Più precisamente, quando il datore di lavoro ha l’obbligo di integrare l’indennità Inps o Inail, corrisponde la tredicesima per intero: questo, perché in sede di erogazione dell’indennità e dell’integrazione al 100% della retribuzione, il rateo di mensilità aggiuntiva per conto dell’Istituto risulta imputato ad ogni periodo di paga, diminuendo di fatto la quota di integrazione a carico del datore. In tal caso, dunque, la 13° deve essere erogata per intero.
Se, invece, questo tipo di obbligo non sussiste, il datore di lavoro deve detrarre dalla mensilità aggiuntiva il rateo già corrisposto dall’ente previdenziale. Se, infine, il trattamento contrattuale è pari a quello previdenziale, l’azienda non deve dedurre niente.
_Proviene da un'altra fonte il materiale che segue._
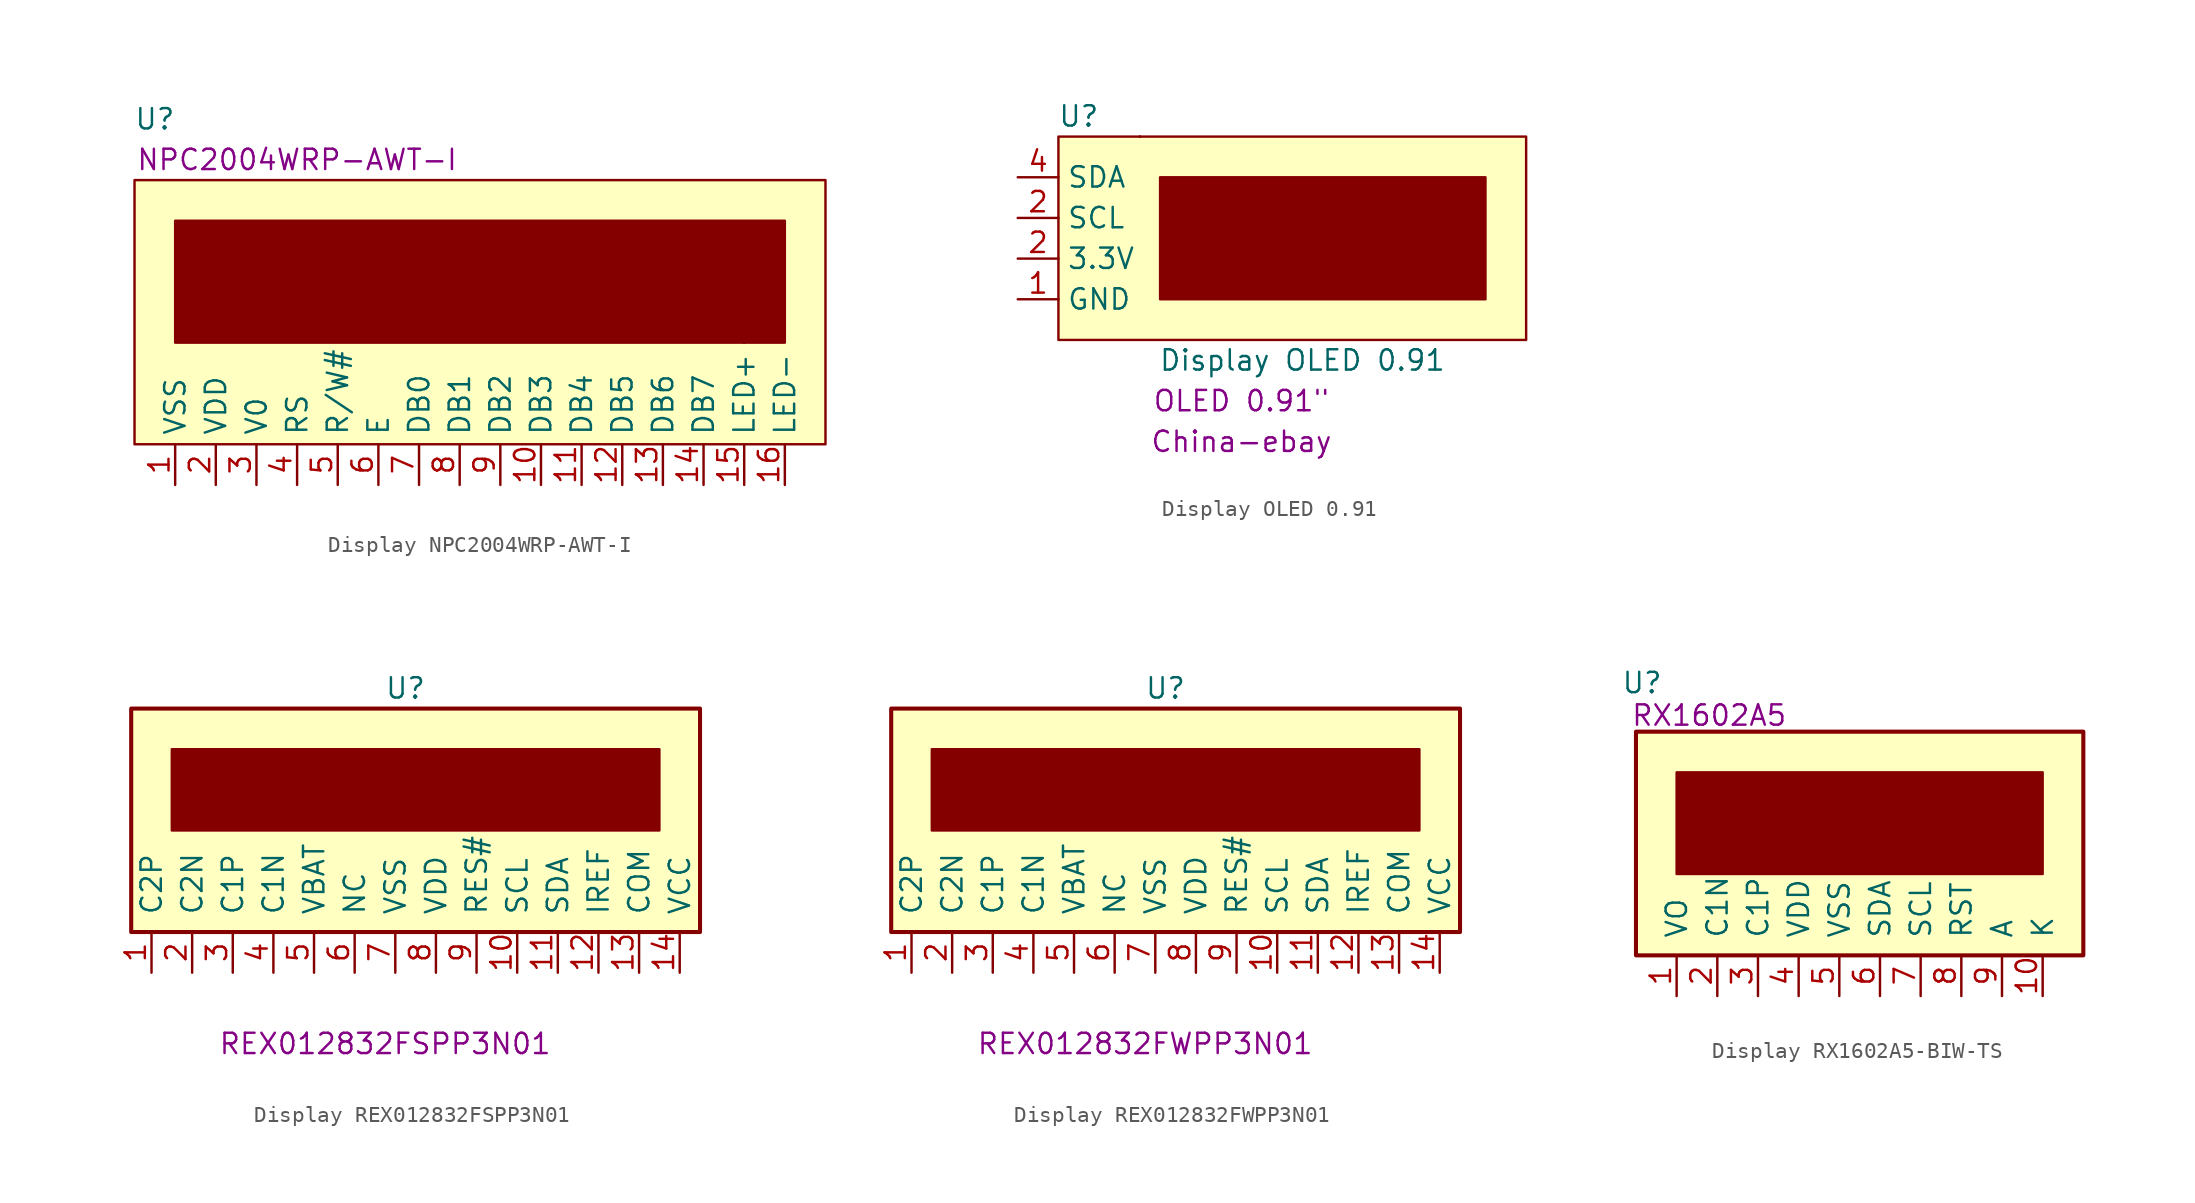
<source format=kicad_sym>
(kicad_symbol_lib
  (version 20211014)
  (generator kicad_symbol_editor)
  (symbol "Display NPC2004WRP-AWT-I"
    (property "Reference" "U"
      (at -19.05 12.7 0)
      (effects (font (size 1.27 1.27))))
    (property "Comment" "NPC2004WRP-AWT-I"
      (at -10.16 10.16 0)
      (effects (font (size 1.27 1.27))))
    (symbol "Display NPC2004WRP-AWT-I_0_1"
      (rectangle (start 17.78 -1.27) (end 17.78 -1.27) (stroke (width 0.152) (type default) (color 0 0 0 0)) (fill (type none)))
      (rectangle (start 17.78 -1.27) (end 17.78 -1.27) (stroke (width 0.152) (type default) (color 0 0 0 0)) (fill (type none)))
      (rectangle (start 20.32 -1.27) (end -17.78 6.35) (stroke (width 0.152) (type default) (color 0 0 0 0)) (fill (type outline)))
      (rectangle (start 22.86 -7.62) (end -20.32 8.89) (stroke (width 0.152) (type default) (color 0 0 0 0)) (fill (type background))))
    (symbol "Display NPC2004WRP-AWT-I_1_1"
      (pin power_in line (at -17.78 -10.16 90) (length 2.54) (name "VSS" (effects (font (size 1.27 1.27)))) (number "1" (effects (font (size 1.27 1.27)))))
      (pin bidirectional line (at 5.08 -10.16 90) (length 2.54) (name "DB3" (effects (font (size 1.27 1.27)))) (number "10" (effects (font (size 1.27 1.27)))))
      (pin bidirectional line (at 7.62 -10.16 90) (length 2.54) (name "DB4" (effects (font (size 1.27 1.27)))) (number "11" (effects (font (size 1.27 1.27)))))
      (pin bidirectional line (at 10.16 -10.16 90) (length 2.54) (name "DB5" (effects (font (size 1.27 1.27)))) (number "12" (effects (font (size 1.27 1.27)))))
      (pin bidirectional line (at 12.7 -10.16 90) (length 2.54) (name "DB6" (effects (font (size 1.27 1.27)))) (number "13" (effects (font (size 1.27 1.27)))))
      (pin bidirectional line (at 15.24 -10.16 90) (length 2.54) (name "DB7" (effects (font (size 1.27 1.27)))) (number "14" (effects (font (size 1.27 1.27)))))
      (pin power_in line (at 17.78 -10.16 90) (length 2.54) (name "LED+" (effects (font (size 1.27 1.27)))) (number "15" (effects (font (size 1.27 1.27)))))
      (pin power_in line (at 20.32 -10.16 90) (length 2.54) (name "LED-" (effects (font (size 1.27 1.27)))) (number "16" (effects (font (size 1.27 1.27)))))
      (pin power_in line (at -15.24 -10.16 90) (length 2.54) (name "VDD" (effects (font (size 1.27 1.27)))) (number "2" (effects (font (size 1.27 1.27)))))
      (pin passive line (at -12.7 -10.16 90) (length 2.54) (name "V0" (effects (font (size 1.27 1.27)))) (number "3" (effects (font (size 1.27 1.27)))))
      (pin input line (at -10.16 -10.16 90) (length 2.54) (name "RS" (effects (font (size 1.27 1.27)))) (number "4" (effects (font (size 1.27 1.27)))))
      (pin input line (at -7.62 -10.16 90) (length 2.54) (name "R/W#" (effects (font (size 1.27 1.27)))) (number "5" (effects (font (size 1.27 1.27)))))
      (pin input line (at -5.08 -10.16 90) (length 2.54) (name "E" (effects (font (size 1.27 1.27)))) (number "6" (effects (font (size 1.27 1.27)))))
      (pin bidirectional line (at -2.54 -10.16 90) (length 2.54) (name "DB0" (effects (font (size 1.27 1.27)))) (number "7" (effects (font (size 1.27 1.27)))))
      (pin bidirectional line (at 0 -10.16 90) (length 2.54) (name "DB1" (effects (font (size 1.27 1.27)))) (number "8" (effects (font (size 1.27 1.27)))))
      (pin bidirectional line (at 2.54 -10.16 90) (length 2.54) (name "DB2" (effects (font (size 1.27 1.27)))) (number "9" (effects (font (size 1.27 1.27)))))))
  (symbol "Display OLED 0.91"
    (property "Reference" "U"
      (at -6.35 1.27 0)
      (effects (font (size 1.27 1.27))))
    (property "Value" "Display OLED 0.91"
      (at 7.62 -13.97 0)
      (effects (font (size 1.27 1.27))))
    (property "Comment" "OLED 0.91\""
      (at 3.81 -16.51 0)
      (effects (font (size 1.27 1.27))))
    (property "Manufacturer" "China-ebay"
      (at 3.81 -19.05 0)
      (effects (font (size 1.27 1.27))))
    (property "ManufacturerPartNo" ""
      (at 0 0 0)
      (effects (font (size 1.27 1.27))))
    (symbol "Display OLED 0.91_0_1"
      (rectangle (start -7.62 0) (end 21.59 -12.7) (stroke (width 0.152) (type default) (color 0 0 0 0)) (fill (type background)))
      (rectangle (start -2.54 0) (end -2.54 0) (stroke (width 0.152) (type default) (color 0 0 0 0)) (fill (type none)))
      (rectangle (start -2.54 0) (end -2.54 0) (stroke (width 0.152) (type default) (color 0 0 0 0)) (fill (type none)))
      (rectangle (start -1.27 -2.54) (end 19.05 -10.16) (stroke (width 0.152) (type default) (color 0 0 0 0)) (fill (type outline))))
    (symbol "Display OLED 0.91_1_1"
      (pin power_in line (at -10.16 -10.16 0) (length 2.54) (name "GND" (effects (font (size 1.27 1.27)))) (number "1" (effects (font (size 1.27 1.27)))))
      (pin power_in line (at -10.16 -7.62 0) (length 2.54) (name "3.3V" (effects (font (size 1.27 1.27)))) (number "2" (effects (font (size 1.27 1.27)))))
      (pin input line (at -10.16 -5.08 0) (length 2.54) (name "SCL" (effects (font (size 1.27 1.27)))) (number "2" (effects (font (size 1.27 1.27)))))
      (pin bidirectional line (at -10.16 -2.54 0) (length 2.54) (name "SDA" (effects (font (size 1.27 1.27)))) (number "4" (effects (font (size 1.27 1.27)))))))
  (symbol "Display REX012832FSPP3N01"
    (pin_names
      (offset 1.016))
    (property "Reference" "U"
      (at -0.635 7.62 0)
      (effects (font (size 1.27 1.27))))
    (property "Comment" "REX012832FSPP3N01"
      (at -1.905 -14.605 0)
      (effects (font (size 1.27 1.27))))
    (symbol "Display REX012832FSPP3N01_1_1"
      (rectangle (start -17.78 6.35) (end 17.78 -7.62) (stroke (width 0.254) (type default) (color 0 0 0 0)) (fill (type background)))
      (rectangle (start -15.24 3.81) (end 15.24 -1.27) (stroke (width 0) (type default) (color 0 0 0 0)) (fill (type outline)))
      (pin passive line (at -16.51 -10.16 90) (length 2.54) (name "C2P" (effects (font (size 1.27 1.27)))) (number "1" (effects (font (size 1.27 1.27)))))
      (pin input line (at 6.35 -10.16 90) (length 2.54) (name "SCL" (effects (font (size 1.27 1.27)))) (number "10" (effects (font (size 1.27 1.27)))))
      (pin bidirectional line (at 8.89 -10.16 90) (length 2.54) (name "SDA" (effects (font (size 1.27 1.27)))) (number "11" (effects (font (size 1.27 1.27)))))
      (pin passive line (at 11.43 -10.16 90) (length 2.54) (name "IREF" (effects (font (size 1.27 1.27)))) (number "12" (effects (font (size 1.27 1.27)))))
      (pin passive line (at 13.97 -10.16 90) (length 2.54) (name "COM" (effects (font (size 1.27 1.27)))) (number "13" (effects (font (size 1.27 1.27)))))
      (pin power_in line (at 16.51 -10.16 90) (length 2.54) (name "VCC" (effects (font (size 1.27 1.27)))) (number "14" (effects (font (size 1.27 1.27)))))
      (pin passive line (at -13.97 -10.16 90) (length 2.54) (name "C2N" (effects (font (size 1.27 1.27)))) (number "2" (effects (font (size 1.27 1.27)))))
      (pin passive line (at -11.43 -10.16 90) (length 2.54) (name "C1P" (effects (font (size 1.27 1.27)))) (number "3" (effects (font (size 1.27 1.27)))))
      (pin passive line (at -8.89 -10.16 90) (length 2.54) (name "C1N" (effects (font (size 1.27 1.27)))) (number "4" (effects (font (size 1.27 1.27)))))
      (pin power_in line (at -6.35 -10.16 90) (length 2.54) (name "VBAT" (effects (font (size 1.27 1.27)))) (number "5" (effects (font (size 1.27 1.27)))))
      (pin passive line (at -3.81 -10.16 90) (length 2.54) (name "NC" (effects (font (size 1.27 1.27)))) (number "6" (effects (font (size 1.27 1.27)))))
      (pin passive line (at -1.27 -10.16 90) (length 2.54) (name "VSS" (effects (font (size 1.27 1.27)))) (number "7" (effects (font (size 1.27 1.27)))))
      (pin power_in line (at 1.27 -10.16 90) (length 2.54) (name "VDD" (effects (font (size 1.27 1.27)))) (number "8" (effects (font (size 1.27 1.27)))))
      (pin input line (at 3.81 -10.16 90) (length 2.54) (name "RES#" (effects (font (size 1.27 1.27)))) (number "9" (effects (font (size 1.27 1.27)))))))
  (symbol "Display REX012832FWPP3N01"
    (pin_names
      (offset 1.016))
    (property "Reference" "U"
      (at -0.635 7.62 0)
      (effects (font (size 1.27 1.27))))
    (property "Comment" "REX012832FWPP3N01"
      (at -1.905 -14.605 0)
      (effects (font (size 1.27 1.27))))
    (symbol "Display REX012832FWPP3N01_1_1"
      (rectangle (start -17.78 6.35) (end 17.78 -7.62) (stroke (width 0.254) (type default) (color 0 0 0 0)) (fill (type background)))
      (rectangle (start -15.24 3.81) (end 15.24 -1.27) (stroke (width 0) (type default) (color 0 0 0 0)) (fill (type outline)))
      (pin passive line (at -16.51 -10.16 90) (length 2.54) (name "C2P" (effects (font (size 1.27 1.27)))) (number "1" (effects (font (size 1.27 1.27)))))
      (pin input line (at 6.35 -10.16 90) (length 2.54) (name "SCL" (effects (font (size 1.27 1.27)))) (number "10" (effects (font (size 1.27 1.27)))))
      (pin bidirectional line (at 8.89 -10.16 90) (length 2.54) (name "SDA" (effects (font (size 1.27 1.27)))) (number "11" (effects (font (size 1.27 1.27)))))
      (pin passive line (at 11.43 -10.16 90) (length 2.54) (name "IREF" (effects (font (size 1.27 1.27)))) (number "12" (effects (font (size 1.27 1.27)))))
      (pin passive line (at 13.97 -10.16 90) (length 2.54) (name "COM" (effects (font (size 1.27 1.27)))) (number "13" (effects (font (size 1.27 1.27)))))
      (pin power_in line (at 16.51 -10.16 90) (length 2.54) (name "VCC" (effects (font (size 1.27 1.27)))) (number "14" (effects (font (size 1.27 1.27)))))
      (pin passive line (at -13.97 -10.16 90) (length 2.54) (name "C2N" (effects (font (size 1.27 1.27)))) (number "2" (effects (font (size 1.27 1.27)))))
      (pin passive line (at -11.43 -10.16 90) (length 2.54) (name "C1P" (effects (font (size 1.27 1.27)))) (number "3" (effects (font (size 1.27 1.27)))))
      (pin passive line (at -8.89 -10.16 90) (length 2.54) (name "C1N" (effects (font (size 1.27 1.27)))) (number "4" (effects (font (size 1.27 1.27)))))
      (pin power_in line (at -6.35 -10.16 90) (length 2.54) (name "VBAT" (effects (font (size 1.27 1.27)))) (number "5" (effects (font (size 1.27 1.27)))))
      (pin passive line (at -3.81 -10.16 90) (length 2.54) (name "NC" (effects (font (size 1.27 1.27)))) (number "6" (effects (font (size 1.27 1.27)))))
      (pin passive line (at -1.27 -10.16 90) (length 2.54) (name "VSS" (effects (font (size 1.27 1.27)))) (number "7" (effects (font (size 1.27 1.27)))))
      (pin power_in line (at 1.27 -10.16 90) (length 2.54) (name "VDD" (effects (font (size 1.27 1.27)))) (number "8" (effects (font (size 1.27 1.27)))))
      (pin input line (at 3.81 -10.16 90) (length 2.54) (name "RES#" (effects (font (size 1.27 1.27)))) (number "9" (effects (font (size 1.27 1.27)))))))
  (symbol "Display RX1602A5-BIW-TS"
    (pin_names
      (offset 1.016))
    (property "Reference" "U"
      (at -13.589 8.128 0)
      (effects (font (size 1.27 1.27))))
    (property "Comment" "RX1602A5"
      (at -9.398 6.096 0)
      (effects (font (size 1.27 1.27))))
    (symbol "Display RX1602A5-BIW-TS_0_1"
      (rectangle (start -13.97 5.08) (end 13.97 -8.89) (stroke (width 0.254) (type default) (color 0 0 0 0)) (fill (type background)))
      (rectangle (start -11.43 2.54) (end 11.43 -3.81) (stroke (width 0) (type default) (color 0 0 0 0)) (fill (type outline))))
    (symbol "Display RX1602A5-BIW-TS_1_1"
      (pin passive line (at -11.43 -11.43 90) (length 2.54) (name "VO" (effects (font (size 1.27 1.27)))) (number "1" (effects (font (size 1.27 1.27)))))
      (pin passive line (at 11.43 -11.43 90) (length 2.54) (name "K" (effects (font (size 1.27 1.27)))) (number "10" (effects (font (size 1.27 1.27)))))
      (pin passive line (at -8.89 -11.43 90) (length 2.54) (name "C1N" (effects (font (size 1.27 1.27)))) (number "2" (effects (font (size 1.27 1.27)))))
      (pin passive line (at -6.35 -11.43 90) (length 2.54) (name "C1P" (effects (font (size 1.27 1.27)))) (number "3" (effects (font (size 1.27 1.27)))))
      (pin power_in line (at -3.81 -11.43 90) (length 2.54) (name "VDD" (effects (font (size 1.27 1.27)))) (number "4" (effects (font (size 1.27 1.27)))))
      (pin power_in line (at -1.27 -11.43 90) (length 2.54) (name "VSS" (effects (font (size 1.27 1.27)))) (number "5" (effects (font (size 1.27 1.27)))))
      (pin bidirectional line (at 1.27 -11.43 90) (length 2.54) (name "SDA" (effects (font (size 1.27 1.27)))) (number "6" (effects (font (size 1.27 1.27)))))
      (pin input line (at 3.81 -11.43 90) (length 2.54) (name "SCL" (effects (font (size 1.27 1.27)))) (number "7" (effects (font (size 1.27 1.27)))))
      (pin input line (at 6.35 -11.43 90) (length 2.54) (name "RST" (effects (font (size 1.27 1.27)))) (number "8" (effects (font (size 1.27 1.27)))))
      (pin passive line (at 8.89 -11.43 90) (length 2.54) (name "A" (effects (font (size 1.27 1.27)))) (number "9" (effects (font (size 1.27 1.27))))))))
</source>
Per i periodi in cui ricorre un trattamento di integrazione salariale, il diritto alla maturazione della tredicesima mensilità varia a seconda di, riduzione oraria o cassaintegrazione (Cig) a “zero ore”. La tredicesima matura solo nei casi di riduzione oraria e non anche nei casi di sospensione a zero ore. In entrambi i casi viene, comunque, garantita ai lavoratori interessati un’integrazione salariale pari all’80% della retribuzione, a carico dell’Inps, comprensiva dei rateo per la tredicesima mensilità. Nei periodi di Cig a orario ridotto maturano due quote di mensilità aggiuntive: – la prima corrisponde alle ore effettivamente svolte e a quelle di assenza tutelata (malattia, infortunio, ecc.);
-la seconda, riferita alle ore non lavorate per effetto della riduzione d’orario, beneficia della parziale integrazione salariale.
Se il lavoratore si assenta, durante l’anno, fruendo di permessi o congedi non retribuiti, durante i periodi di assenza, la tredicesima non matura. Bisogna dunque detrarre, dall’importo della tredicesima, il valore corrispondente ai periodi di mancata maturazione. Ipotizzando che il dipendente abbia maturato tutti e 12 i ratei di tredicesima e che abbia fruito, nell’anno, di 20 ore di permessi non retribuiti, per calcolare la tredicesima:
– bisogna innanzitutto conoscere la base di calcolo partendo da una mensilità di riferimento, pari a 1.500 euro;
– successivamente, è necessario dividere questa base per 2.080 ore, cioè per l’orario standard annuale;
– bisogna poi moltiplicare il risultato per 20, pari alle ore di permessi non retribuiti nell’anno, per i quali la gratifica natalizia non matura;
– infine, è necessario sottrarre l’importo ottenuto dalla base della mensilità aggiuntiva, arrivando così alla tredicesima spettante nel concreto.